The regulation of intimate relationships has been a key battleground in
the culture wars of the past three decades. In this bold and innovative
book, Jean Cohen presents a new approach to regulating intimacy that
promises to defuse the tensions that have long sparked conflict among
legislators, jurists, activists, and scholars.
Disputes have typically arisen over questions that apparently set the
demands of personal autonomy, justice, and responsibility against each
other. Can law stay out of the bedroom without shielding oppression and
abuse? Can we protect the pursuit of personal happiness while requiring
people to behave responsibly toward others?
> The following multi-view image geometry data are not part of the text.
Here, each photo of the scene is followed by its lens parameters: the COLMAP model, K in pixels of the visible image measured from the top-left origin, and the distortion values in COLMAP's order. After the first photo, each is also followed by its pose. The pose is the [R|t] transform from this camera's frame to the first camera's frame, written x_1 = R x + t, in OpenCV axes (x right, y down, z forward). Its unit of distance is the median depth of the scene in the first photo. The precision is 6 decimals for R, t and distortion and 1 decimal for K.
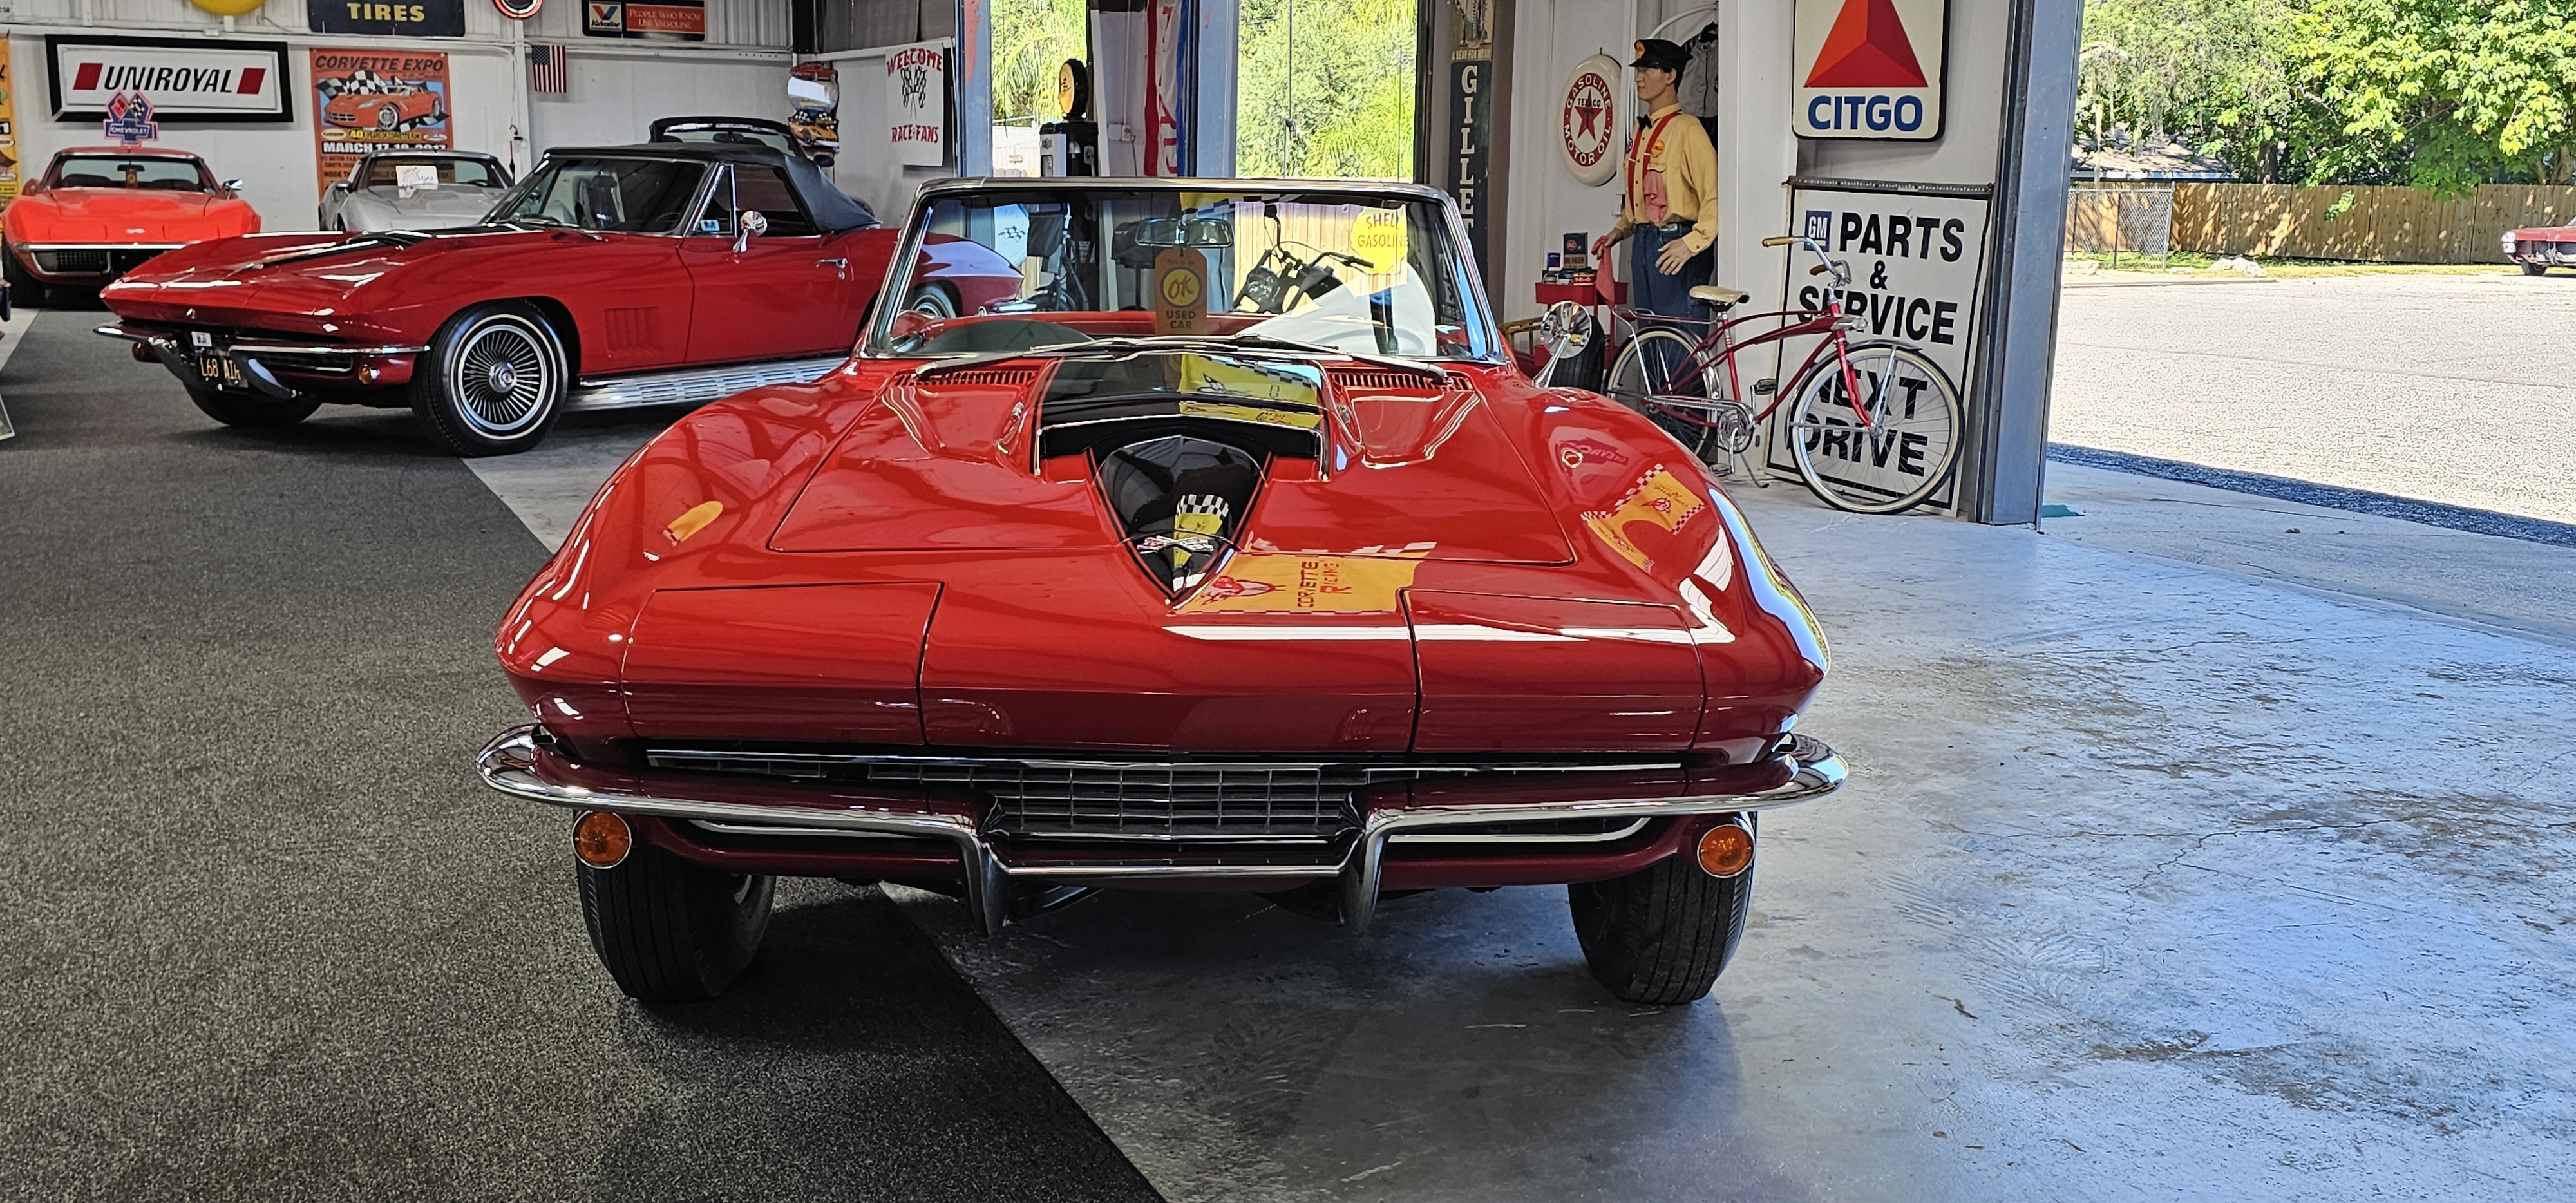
lens RADIAL K [[2407.1, 0, 1301.2], [0, 2407.1, 586.7], [0, 0, 1]] dist [0.046884, 0.000000]
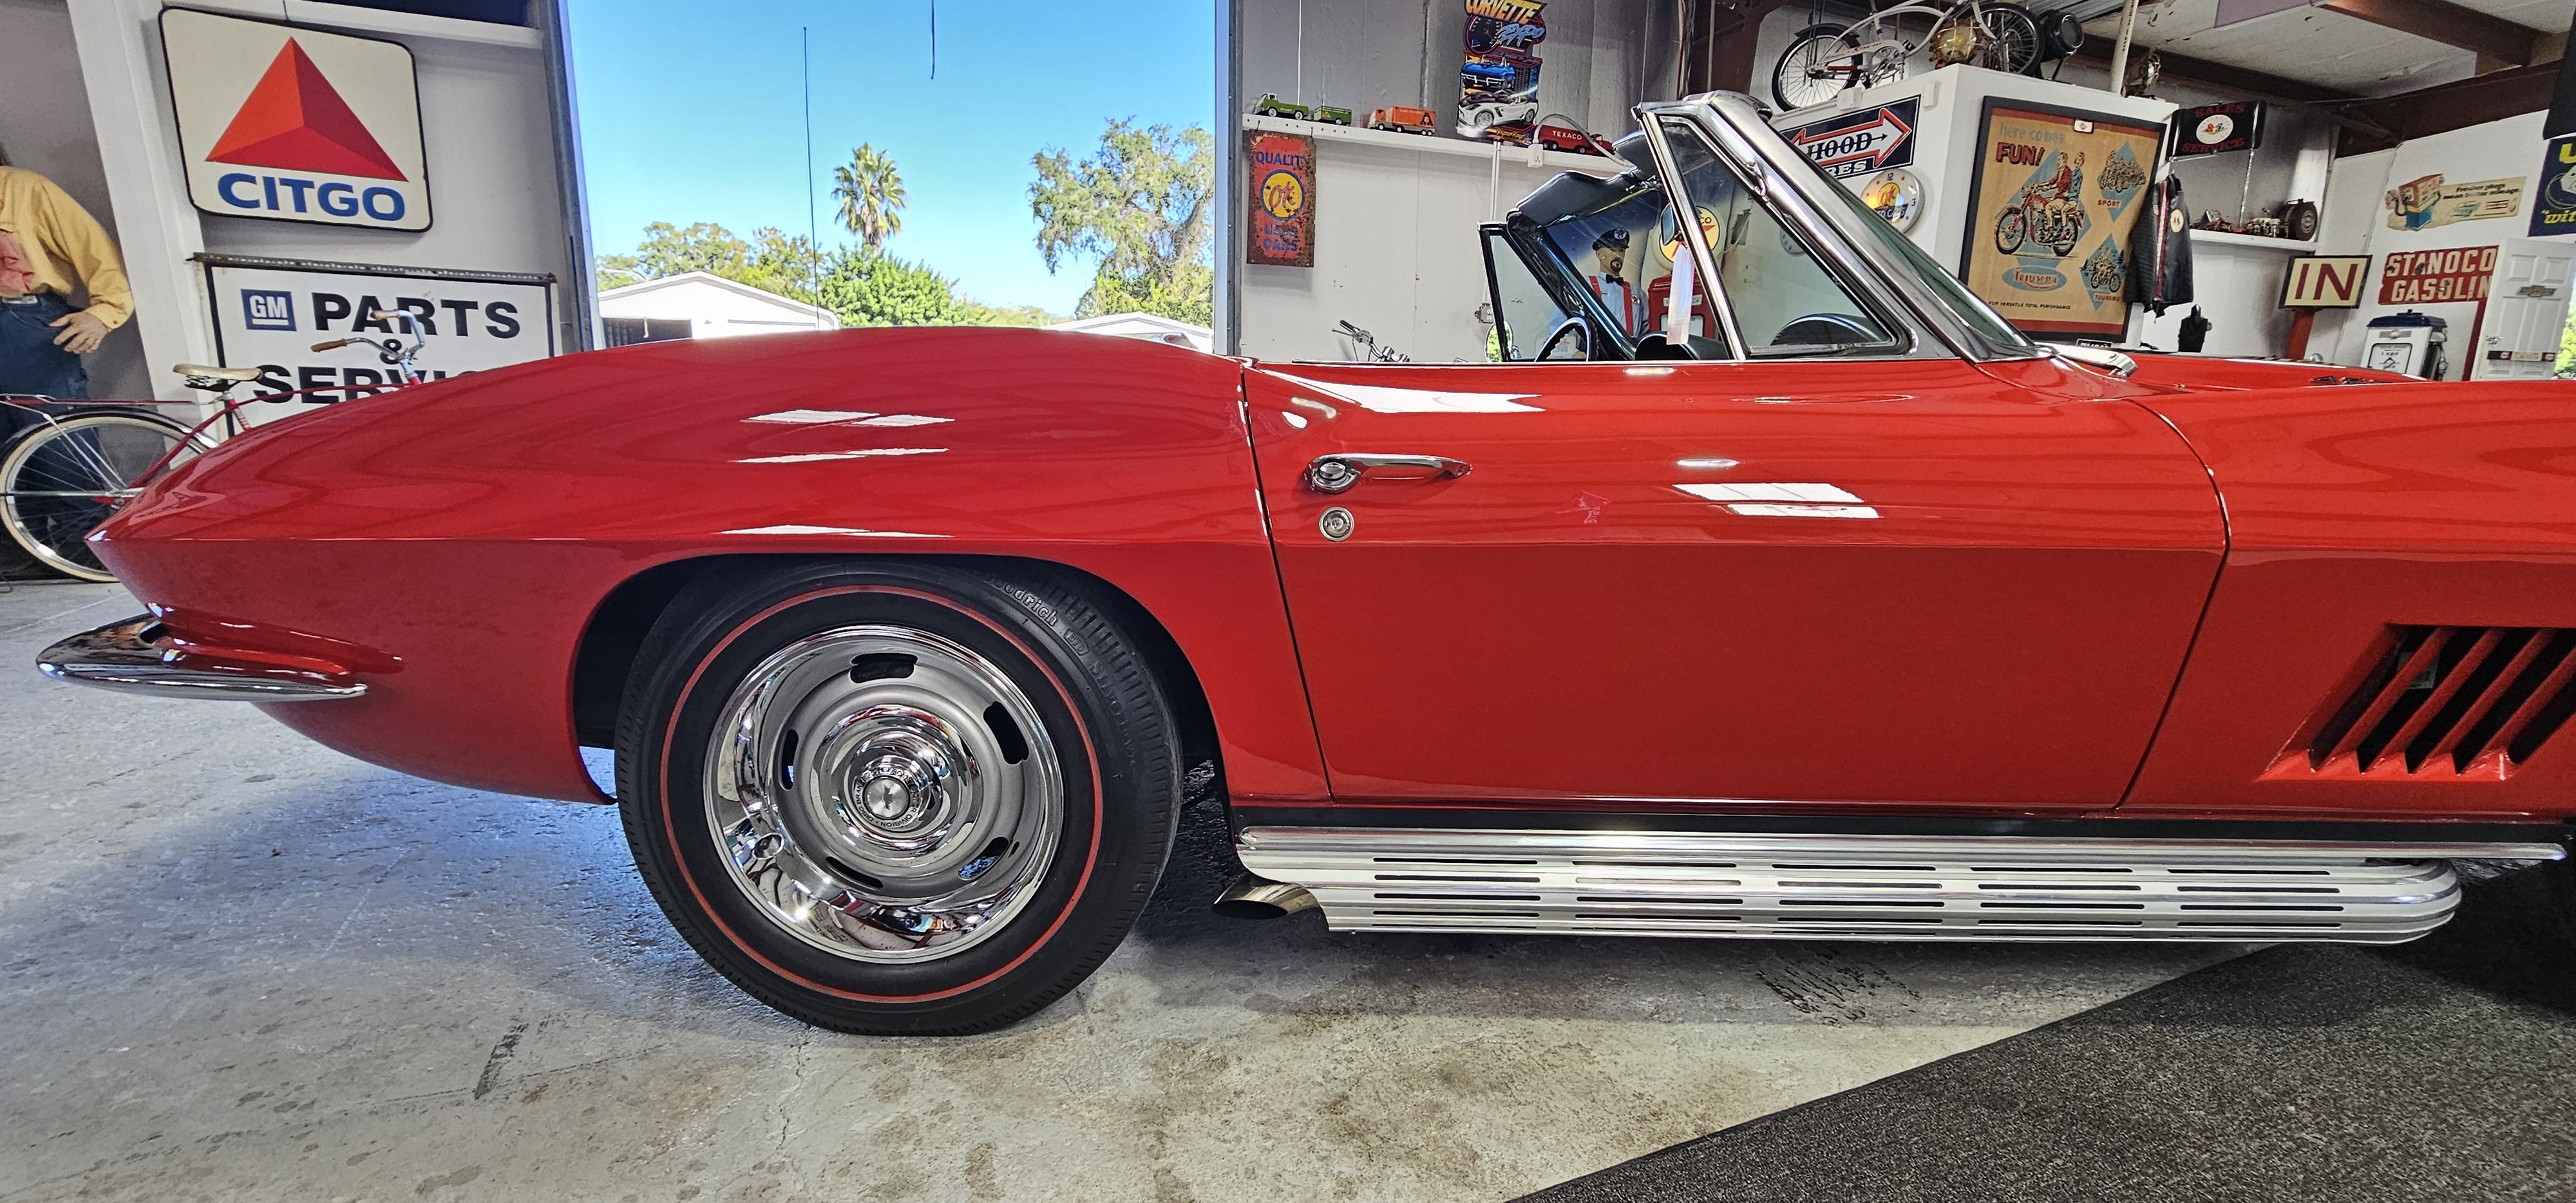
lens RADIAL K [[1059.0, 0, 1276.4], [0, 1059.0, 588.0], [0, 0, 1]] dist [0.000603, -0.001939]
pose [[0.037323, -0.211494, 0.976666, -0.232885], [0.154488, 0.966819, 0.203458, -0.059580], [-0.987289, 0.143289, 0.068758, 0.569865]]
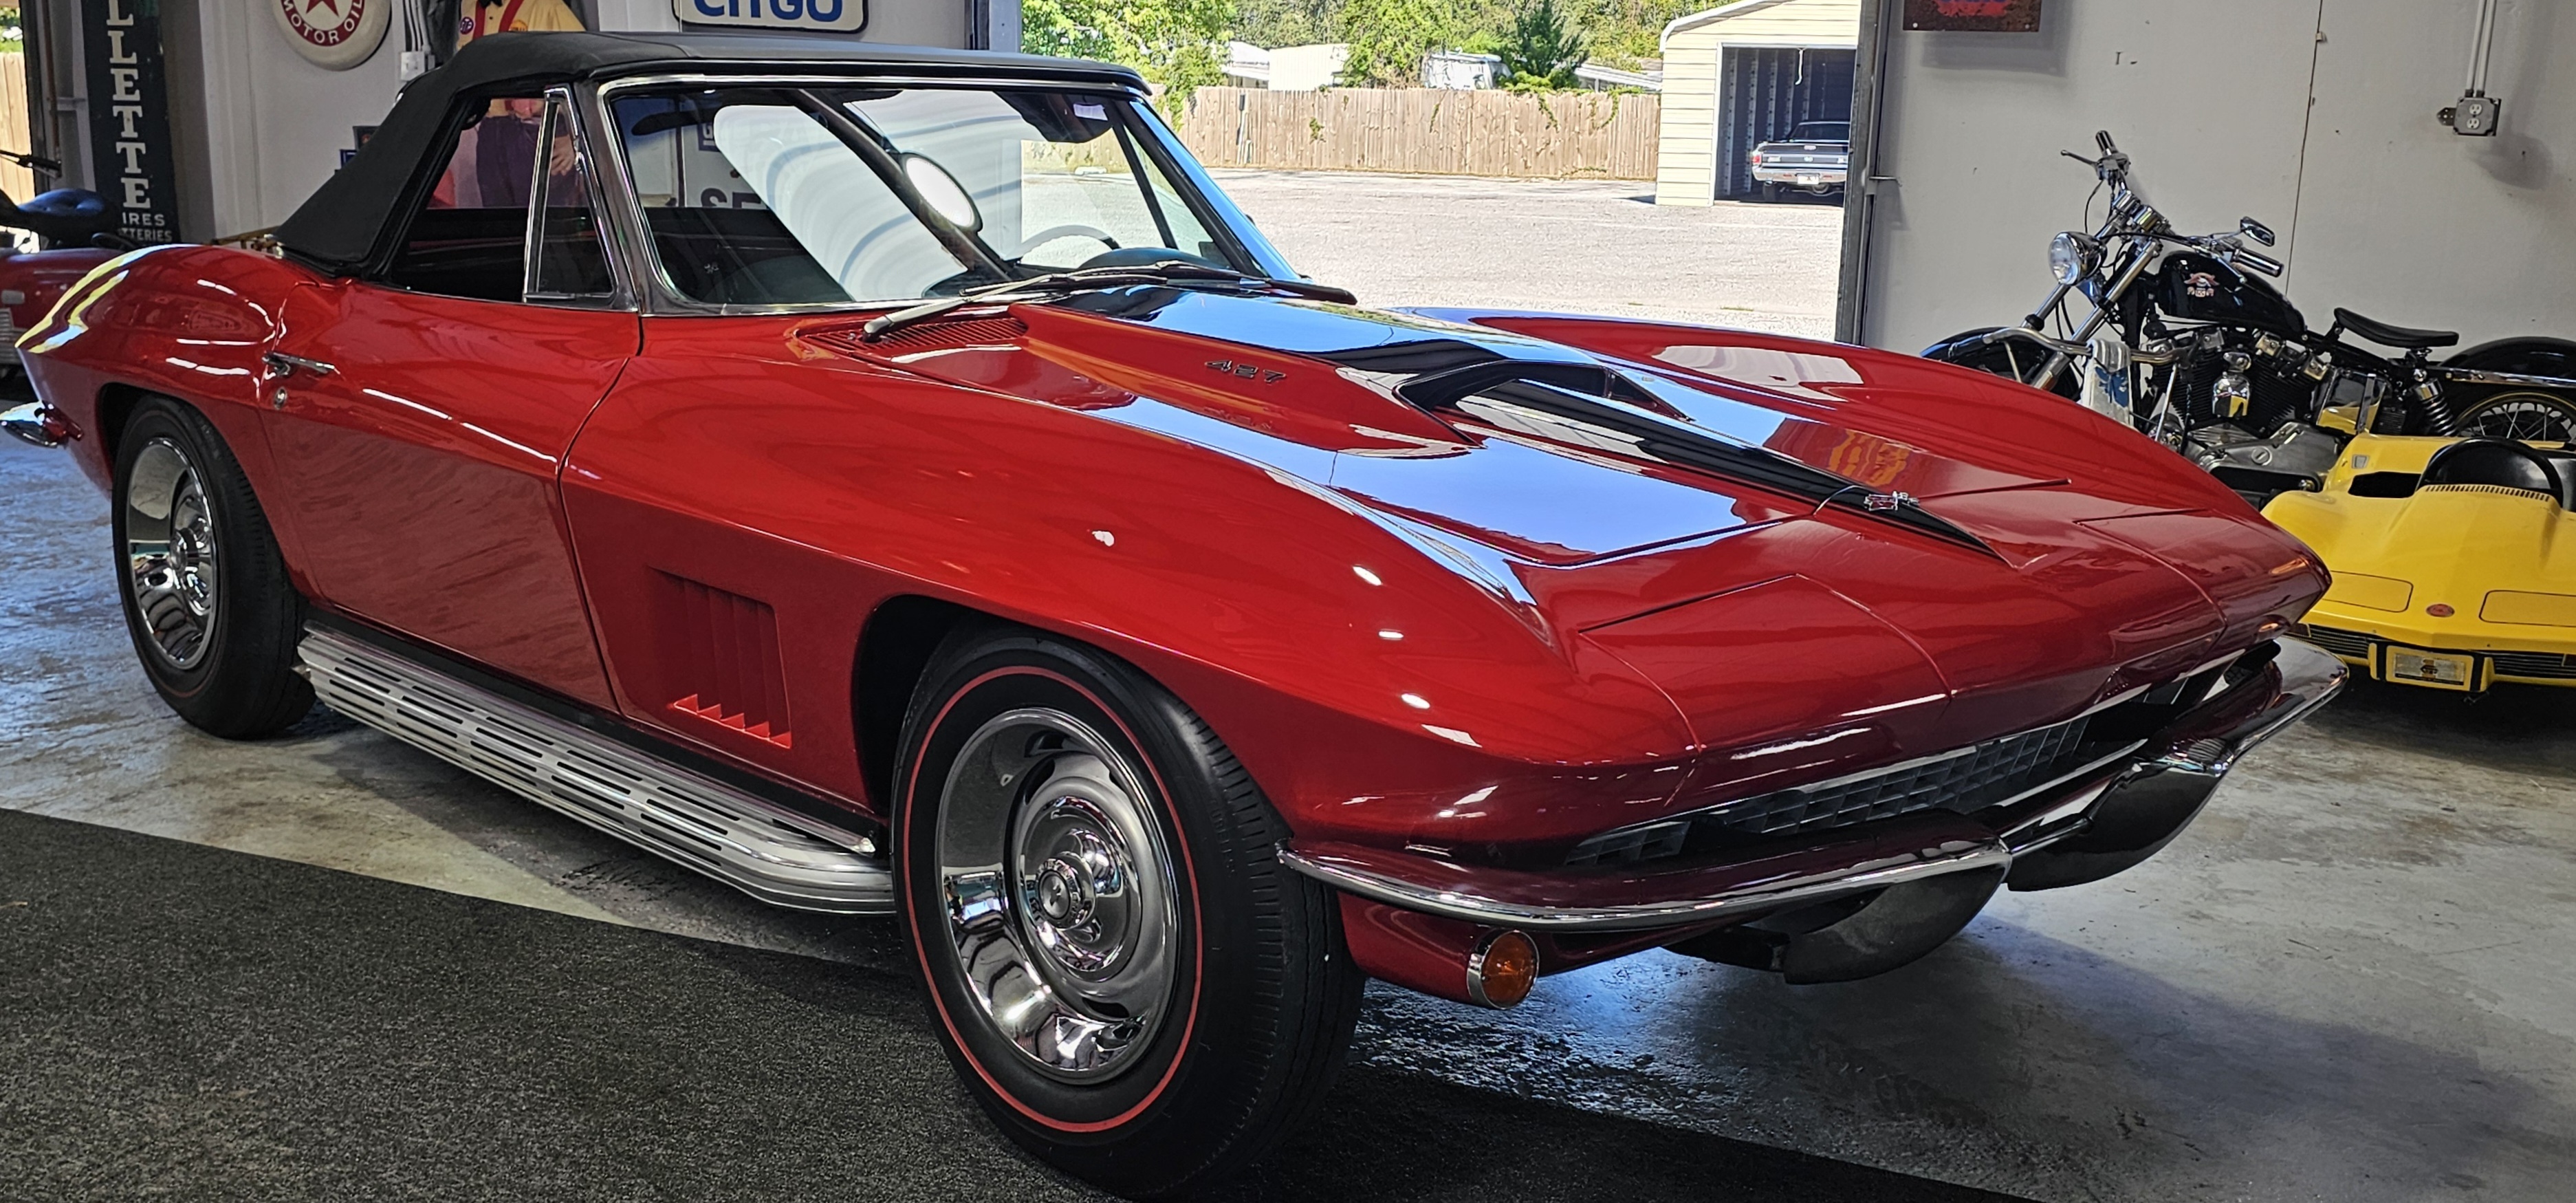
lens RADIAL K [[2407.4, 0, 1342.5], [0, 2407.4, 628.2], [0, 0, 1]] dist [0.046884, 0.000000]
pose [[0.733296, -0.140267, 0.665284, -0.256309], [0.100096, 0.990098, 0.098422, -0.025136], [-0.672502, -0.005580, 0.740075, 0.154470]]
Can regulation acknowledge a
variety of intimate relationships without privileging any? Must
regulating intimacy involve a clash between privacy and equality? Cohen
argues that these questions have been impossible to resolve because most
legislators, activists, and scholars have drawn on an anachronistic
conception of privacy, one founded on the idea that privacy involves
secrecy and entails a sphere free from legal regulation. In response,
Cohen draws on Habermas and other European thinkers to present a robust
"constructivist" defense of privacy, one based on the idea that norms
and rights are legally constructed.
Cohen roots her arguments in debates over three particularly contentious
issues: reproductive rights, sexual orientation, and sexual harassment.
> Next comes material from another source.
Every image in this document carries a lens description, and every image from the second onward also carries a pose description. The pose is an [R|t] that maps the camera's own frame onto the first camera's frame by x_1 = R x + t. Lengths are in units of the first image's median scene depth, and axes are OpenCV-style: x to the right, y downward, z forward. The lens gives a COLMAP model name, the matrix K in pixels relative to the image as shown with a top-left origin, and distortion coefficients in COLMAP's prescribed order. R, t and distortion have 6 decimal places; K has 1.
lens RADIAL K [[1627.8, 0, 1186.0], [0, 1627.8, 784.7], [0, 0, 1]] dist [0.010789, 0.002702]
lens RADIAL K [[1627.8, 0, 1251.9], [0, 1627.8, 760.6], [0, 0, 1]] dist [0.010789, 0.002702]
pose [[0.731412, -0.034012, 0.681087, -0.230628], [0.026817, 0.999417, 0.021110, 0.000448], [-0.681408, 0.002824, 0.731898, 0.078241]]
She shows how a new legal framework, "reflexive law," allows us to build
on constructivist insights to approach these debates free from the
liberal and welfarist paradigms that usually structure our legal
thought. This new legal paradigm finally allows us to dissolve the
tensions among autonomy, equality, and community that have beset us. A
synthesis of feminist theory, political theory, constitutional
jurisprudence, and cutting-edge research in the sociology of law, this
powerful work will reshape not only legal and political debates, but how
we think about the intimate relationships at the core of our own lives.